Der erste Schwerpunkt eines sinnvollen Reformansatzes sollte auf der  Stabilität des Finanzsystems liegen. Damit kann man eine unerwünschte Vergemeinschaftung der Kosten einer Staatsinsolvenz durch die Beteilung privater Gläubiger verhindern. Zweitens würde die dadurch gewonnene Glaubwürdigkeit es erlauben, endlich die ineffektiven Rituale des Stabilitätspaktes hinter sich zu lassen. Wer den Regeln nicht folgt, trägt selber die Verantwortung und muss im Extremfall mit einer Staatsinsolvenz leben. Die Regeln könnten dann also vorallem von nationalen Institutionen überwacht werden.

Grundsätzlich sollte es europäische Hilfsprogramme nur geben, wenn die Schulden tragfähig sind. Aber nach den Erfahrungen mit der griechischen Schuldenkrise sind Zweifel angebracht, ob die Eurozone in ihrer aktuellen Form die Kraft hätte, ein Programm von der Beteiligung privater Gläubiger abhängig zu machen.
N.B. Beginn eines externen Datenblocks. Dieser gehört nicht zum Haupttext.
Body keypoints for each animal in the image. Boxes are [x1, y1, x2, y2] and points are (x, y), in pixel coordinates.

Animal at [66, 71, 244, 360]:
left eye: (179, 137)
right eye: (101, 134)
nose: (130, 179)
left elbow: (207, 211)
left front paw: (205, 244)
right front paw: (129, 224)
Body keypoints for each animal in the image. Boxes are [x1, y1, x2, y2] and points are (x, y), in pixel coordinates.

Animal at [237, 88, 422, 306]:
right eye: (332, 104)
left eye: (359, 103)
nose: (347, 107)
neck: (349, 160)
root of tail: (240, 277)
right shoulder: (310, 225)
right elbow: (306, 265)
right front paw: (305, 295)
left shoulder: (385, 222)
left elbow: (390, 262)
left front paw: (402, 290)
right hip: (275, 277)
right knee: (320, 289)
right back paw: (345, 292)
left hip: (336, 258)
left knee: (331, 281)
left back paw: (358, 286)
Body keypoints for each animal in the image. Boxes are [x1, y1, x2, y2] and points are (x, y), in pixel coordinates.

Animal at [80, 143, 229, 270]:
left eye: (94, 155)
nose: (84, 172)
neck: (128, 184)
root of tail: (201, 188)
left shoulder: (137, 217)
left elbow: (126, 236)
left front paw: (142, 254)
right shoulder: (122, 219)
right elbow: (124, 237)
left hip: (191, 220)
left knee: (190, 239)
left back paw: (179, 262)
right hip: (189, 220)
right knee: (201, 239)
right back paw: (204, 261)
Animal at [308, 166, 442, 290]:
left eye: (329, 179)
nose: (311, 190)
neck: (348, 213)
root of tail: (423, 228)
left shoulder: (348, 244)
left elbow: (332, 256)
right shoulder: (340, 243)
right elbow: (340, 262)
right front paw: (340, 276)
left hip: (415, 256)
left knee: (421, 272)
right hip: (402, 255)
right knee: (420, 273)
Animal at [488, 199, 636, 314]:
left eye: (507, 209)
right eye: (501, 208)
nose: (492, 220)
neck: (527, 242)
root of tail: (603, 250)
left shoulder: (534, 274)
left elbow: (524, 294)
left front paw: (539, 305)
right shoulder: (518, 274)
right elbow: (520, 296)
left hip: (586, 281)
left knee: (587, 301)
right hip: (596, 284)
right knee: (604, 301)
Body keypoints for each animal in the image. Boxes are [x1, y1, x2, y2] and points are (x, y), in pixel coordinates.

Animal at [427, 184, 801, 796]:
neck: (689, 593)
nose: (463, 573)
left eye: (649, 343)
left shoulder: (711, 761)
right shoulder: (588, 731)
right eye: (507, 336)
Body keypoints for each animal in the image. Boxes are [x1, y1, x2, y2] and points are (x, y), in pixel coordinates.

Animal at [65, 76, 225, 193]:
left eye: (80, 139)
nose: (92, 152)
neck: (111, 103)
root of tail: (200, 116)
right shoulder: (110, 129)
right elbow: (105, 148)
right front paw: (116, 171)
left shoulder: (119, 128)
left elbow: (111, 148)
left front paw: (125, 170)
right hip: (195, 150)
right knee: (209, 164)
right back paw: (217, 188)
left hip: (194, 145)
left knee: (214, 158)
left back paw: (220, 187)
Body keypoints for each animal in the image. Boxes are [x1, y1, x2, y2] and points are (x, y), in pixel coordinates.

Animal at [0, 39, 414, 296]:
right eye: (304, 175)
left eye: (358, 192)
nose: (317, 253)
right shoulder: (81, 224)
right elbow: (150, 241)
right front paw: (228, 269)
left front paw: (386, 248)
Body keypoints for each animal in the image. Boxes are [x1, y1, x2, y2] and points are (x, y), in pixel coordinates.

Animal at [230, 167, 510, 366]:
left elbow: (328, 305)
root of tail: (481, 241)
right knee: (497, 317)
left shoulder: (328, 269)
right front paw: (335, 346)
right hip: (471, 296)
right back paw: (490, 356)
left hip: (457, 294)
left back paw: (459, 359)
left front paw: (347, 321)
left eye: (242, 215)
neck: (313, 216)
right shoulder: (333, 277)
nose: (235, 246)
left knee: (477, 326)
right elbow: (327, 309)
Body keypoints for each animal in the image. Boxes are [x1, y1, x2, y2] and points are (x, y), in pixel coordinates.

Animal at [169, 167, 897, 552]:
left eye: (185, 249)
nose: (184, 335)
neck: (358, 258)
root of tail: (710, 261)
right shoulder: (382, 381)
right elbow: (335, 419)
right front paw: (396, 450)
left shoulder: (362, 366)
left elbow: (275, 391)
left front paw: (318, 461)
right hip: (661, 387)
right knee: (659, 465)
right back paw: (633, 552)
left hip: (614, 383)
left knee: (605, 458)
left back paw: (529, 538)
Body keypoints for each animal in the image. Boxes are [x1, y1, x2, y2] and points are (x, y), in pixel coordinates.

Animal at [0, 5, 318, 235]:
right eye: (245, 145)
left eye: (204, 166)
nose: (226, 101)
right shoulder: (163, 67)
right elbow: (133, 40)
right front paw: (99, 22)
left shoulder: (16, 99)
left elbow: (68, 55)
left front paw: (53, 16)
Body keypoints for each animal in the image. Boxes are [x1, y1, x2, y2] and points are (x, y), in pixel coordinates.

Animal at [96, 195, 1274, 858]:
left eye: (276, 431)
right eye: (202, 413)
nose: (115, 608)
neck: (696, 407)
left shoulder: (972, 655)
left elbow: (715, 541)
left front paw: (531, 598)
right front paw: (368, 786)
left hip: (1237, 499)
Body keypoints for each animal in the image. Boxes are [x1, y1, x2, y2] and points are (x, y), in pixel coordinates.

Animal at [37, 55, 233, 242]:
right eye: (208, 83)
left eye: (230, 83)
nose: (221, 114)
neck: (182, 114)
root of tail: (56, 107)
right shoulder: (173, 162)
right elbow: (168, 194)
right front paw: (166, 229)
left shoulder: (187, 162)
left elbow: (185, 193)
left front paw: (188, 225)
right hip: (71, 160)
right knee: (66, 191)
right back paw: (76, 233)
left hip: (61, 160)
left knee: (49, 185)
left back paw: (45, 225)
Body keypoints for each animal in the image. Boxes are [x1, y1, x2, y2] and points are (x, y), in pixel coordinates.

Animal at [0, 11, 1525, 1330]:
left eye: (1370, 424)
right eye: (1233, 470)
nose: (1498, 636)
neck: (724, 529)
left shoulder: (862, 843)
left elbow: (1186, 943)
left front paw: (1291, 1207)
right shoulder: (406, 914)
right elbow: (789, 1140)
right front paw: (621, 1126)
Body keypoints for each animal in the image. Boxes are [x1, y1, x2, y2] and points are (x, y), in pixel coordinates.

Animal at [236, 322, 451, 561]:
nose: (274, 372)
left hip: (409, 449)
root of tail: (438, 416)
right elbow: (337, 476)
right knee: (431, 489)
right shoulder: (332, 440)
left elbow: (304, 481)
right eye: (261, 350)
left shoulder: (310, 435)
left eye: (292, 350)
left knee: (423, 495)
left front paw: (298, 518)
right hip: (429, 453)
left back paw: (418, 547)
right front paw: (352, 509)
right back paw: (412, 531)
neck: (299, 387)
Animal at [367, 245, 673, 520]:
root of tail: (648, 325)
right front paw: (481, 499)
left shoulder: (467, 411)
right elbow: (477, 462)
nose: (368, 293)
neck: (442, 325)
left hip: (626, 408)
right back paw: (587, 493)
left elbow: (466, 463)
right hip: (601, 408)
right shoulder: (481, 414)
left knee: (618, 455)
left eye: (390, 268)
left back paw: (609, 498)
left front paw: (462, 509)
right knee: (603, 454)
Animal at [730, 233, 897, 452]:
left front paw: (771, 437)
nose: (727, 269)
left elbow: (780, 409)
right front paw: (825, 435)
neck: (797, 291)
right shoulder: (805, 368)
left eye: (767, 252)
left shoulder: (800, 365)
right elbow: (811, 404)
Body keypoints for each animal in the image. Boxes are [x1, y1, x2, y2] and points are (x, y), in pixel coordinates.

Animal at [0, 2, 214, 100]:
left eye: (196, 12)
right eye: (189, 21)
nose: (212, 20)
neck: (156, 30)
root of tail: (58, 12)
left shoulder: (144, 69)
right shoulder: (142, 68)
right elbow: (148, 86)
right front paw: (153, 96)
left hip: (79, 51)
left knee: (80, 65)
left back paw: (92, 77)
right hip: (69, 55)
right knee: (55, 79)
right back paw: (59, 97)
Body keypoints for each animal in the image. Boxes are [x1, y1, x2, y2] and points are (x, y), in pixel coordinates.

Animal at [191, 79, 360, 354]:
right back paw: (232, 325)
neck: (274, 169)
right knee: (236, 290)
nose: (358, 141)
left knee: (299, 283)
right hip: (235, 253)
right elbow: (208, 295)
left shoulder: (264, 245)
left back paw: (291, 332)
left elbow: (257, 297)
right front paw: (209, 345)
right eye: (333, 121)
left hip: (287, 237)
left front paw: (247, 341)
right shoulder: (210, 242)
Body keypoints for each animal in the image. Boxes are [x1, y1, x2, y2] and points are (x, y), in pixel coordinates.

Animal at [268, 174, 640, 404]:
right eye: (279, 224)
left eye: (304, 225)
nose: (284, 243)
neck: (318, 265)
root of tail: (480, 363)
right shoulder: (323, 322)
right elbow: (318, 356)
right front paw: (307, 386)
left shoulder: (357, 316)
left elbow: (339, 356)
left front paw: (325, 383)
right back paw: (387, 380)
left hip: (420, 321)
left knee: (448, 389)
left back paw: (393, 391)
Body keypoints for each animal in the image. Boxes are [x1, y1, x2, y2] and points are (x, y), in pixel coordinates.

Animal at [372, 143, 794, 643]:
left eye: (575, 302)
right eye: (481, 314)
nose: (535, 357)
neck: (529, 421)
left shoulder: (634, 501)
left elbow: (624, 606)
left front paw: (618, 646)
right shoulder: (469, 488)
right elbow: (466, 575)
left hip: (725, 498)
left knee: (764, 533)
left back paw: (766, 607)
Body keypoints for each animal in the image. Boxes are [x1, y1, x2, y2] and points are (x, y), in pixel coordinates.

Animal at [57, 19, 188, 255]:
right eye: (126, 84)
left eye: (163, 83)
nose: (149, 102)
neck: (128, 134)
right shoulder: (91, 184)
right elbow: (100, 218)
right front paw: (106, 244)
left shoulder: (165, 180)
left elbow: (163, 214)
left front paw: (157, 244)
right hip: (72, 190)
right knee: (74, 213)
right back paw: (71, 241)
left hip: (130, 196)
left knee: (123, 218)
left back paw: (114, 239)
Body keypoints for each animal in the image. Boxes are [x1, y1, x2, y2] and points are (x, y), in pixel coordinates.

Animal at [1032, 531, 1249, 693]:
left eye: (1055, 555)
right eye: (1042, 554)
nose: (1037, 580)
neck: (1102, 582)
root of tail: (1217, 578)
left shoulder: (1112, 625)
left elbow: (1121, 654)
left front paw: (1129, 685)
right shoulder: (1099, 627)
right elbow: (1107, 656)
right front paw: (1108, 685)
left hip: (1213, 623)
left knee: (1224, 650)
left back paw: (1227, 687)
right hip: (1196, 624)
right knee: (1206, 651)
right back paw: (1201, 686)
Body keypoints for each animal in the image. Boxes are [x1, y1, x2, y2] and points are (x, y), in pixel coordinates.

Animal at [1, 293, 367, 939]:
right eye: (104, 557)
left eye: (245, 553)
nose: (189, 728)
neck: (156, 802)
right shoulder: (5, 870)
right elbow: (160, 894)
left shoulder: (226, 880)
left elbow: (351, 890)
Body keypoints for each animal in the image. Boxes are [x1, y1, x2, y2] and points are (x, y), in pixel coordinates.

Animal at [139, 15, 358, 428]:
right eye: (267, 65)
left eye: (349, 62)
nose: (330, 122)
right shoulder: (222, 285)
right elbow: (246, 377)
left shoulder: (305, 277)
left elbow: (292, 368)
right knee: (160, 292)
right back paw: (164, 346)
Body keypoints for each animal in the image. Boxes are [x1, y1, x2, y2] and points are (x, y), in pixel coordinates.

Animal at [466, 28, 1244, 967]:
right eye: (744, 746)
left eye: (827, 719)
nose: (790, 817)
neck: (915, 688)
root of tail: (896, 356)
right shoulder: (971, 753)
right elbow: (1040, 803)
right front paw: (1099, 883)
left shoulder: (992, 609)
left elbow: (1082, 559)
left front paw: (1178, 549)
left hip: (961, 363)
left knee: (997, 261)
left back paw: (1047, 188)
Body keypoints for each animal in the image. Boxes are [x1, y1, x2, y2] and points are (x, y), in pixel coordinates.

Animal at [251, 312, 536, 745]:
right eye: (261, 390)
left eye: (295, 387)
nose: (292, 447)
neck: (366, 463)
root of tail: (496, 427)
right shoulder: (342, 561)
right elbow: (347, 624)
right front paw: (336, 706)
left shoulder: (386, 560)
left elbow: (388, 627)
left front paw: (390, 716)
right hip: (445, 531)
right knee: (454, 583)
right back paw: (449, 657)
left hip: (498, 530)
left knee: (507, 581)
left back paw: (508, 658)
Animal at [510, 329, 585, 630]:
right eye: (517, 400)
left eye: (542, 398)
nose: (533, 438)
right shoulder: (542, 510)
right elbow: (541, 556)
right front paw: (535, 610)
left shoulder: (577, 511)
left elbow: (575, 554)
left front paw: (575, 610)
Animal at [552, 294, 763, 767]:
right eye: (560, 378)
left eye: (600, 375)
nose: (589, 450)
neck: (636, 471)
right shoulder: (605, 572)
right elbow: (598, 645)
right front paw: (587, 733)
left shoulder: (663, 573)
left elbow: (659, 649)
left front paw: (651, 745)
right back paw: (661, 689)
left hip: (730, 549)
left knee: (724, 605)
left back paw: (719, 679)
Diese Frage könnte noch akut werden, wenn die Zinsen steigen während das Wachstum in einigen Ländern schwach bleibt.

Echte Föderationen wie die USA haben die Verantwortung für das Finanzsystem komplett zentralisiert. Dadurch bleibt das Finanzsystem stabil, auch wenn es in einem Bundesland zu Turbulenzen kommt. Finanzstabilität in einer Währungsunion kann letztendlich nur auf Ebene der Union sinnvoll bereitgestellt werden.

Was sind also die nächsten Schritte für das Finanzszstem des Euroraums? Ein europäisches Einlagensicherungssystem ist für Stabilität genauso wichtig wie Bilanzobergrenzen für Staatsanleihen in Banken und konkrete Schritte, die Bilanzen zu reinigen. Institutionell wäre es denkbar, den bestehenden Abwicklungsfond mit einem neu zu schaffenden europäischen Einlagensicherungsystem zu verschmelzen. Der European Stability Mechanism (ESM) könnte als Sicherung hinter dieser Behörde stehen. Dies würde die Bankenunion vervollständigen und die notwendige Ergänzung zu der gemeinsamen Bankenaufsicht darstellen. Der ESM würde sich also zu einer Art EU-Währungsfond entwickeln, der mit Staatspleiten umgeht und gleichzeitig das Finanzsystem stabil hält.

Die Glaubwürdigkeit würde weiter gestärkt, wenn Kapitalmärkte vertieft und ebenfalls europäisiert würden. Dadurch könnte die Abhängigkeit von Banken reduziert werden und asymmetrische Schocks abgefedert werden.  Hierfür müsste das Projekt Kapitamarktunion ernsthaft angegangen werden; man müsste z.B. bei dem Thema Insolvenzrecht zu einer größeren Harmonisierung kommen.

Die Eurozone hat also ein Paradox zu lösen: will sie größere Eigenverantwortung für nationale Haushaltspolitik, dann muss sie gleichzeitig größere Zentralisierung bei Banken- und Finanzfragen akzeptieren. Eigenverantwortung für Staaten, und damit eine glaubwürdige no-bail-out Klausel, kann nur bei einem stabilen Finanzsystem funktionieren.

Eine stärkere Kapazität für Investionen und öffentliche Güter würde ebenfalls zu Stabilität in der Eurozone beitragen. Die Eurozone leidet nämlich derzeit unter dem Problem, dass sie sich bei niedriger Inflation lediglich auf die EZB verlassen kann, um das Inflationsziel zu erreichen. Die EU hat nicht genug Mittel, die Zentralbank sinnvoll zu unterstützen.

Es ist Zeit, in Deutschland eine ehrliche Debatte über Europa zu führen. Dabei müssen auch die schwierigen Themen angegangen werden. Deutschland muss Verantwortung für eine stabilere Euroraumarchitektur übernehmen, auch wenn das kurzfristige Kosten bedeuten kann, wie z.B. dem Beitrag zur dem Einlagensicherungssystem.

Es geht Deutschland auch dank des Euros so gut wie schon lange nicht mehr. Der langfristige Nutzen überwiegt bei weitem die kurzfristigen Kosten. Sei es beim Thema Griechenland oder der Frage der immer noch schwachen Nachfrage in Deutschland: Europa schaut auf Deutschland und ist unzufrieden mit dem Status Quo. Der hier skizierte Ansatz wäre eine Möglichkeit für einen Kompromiss.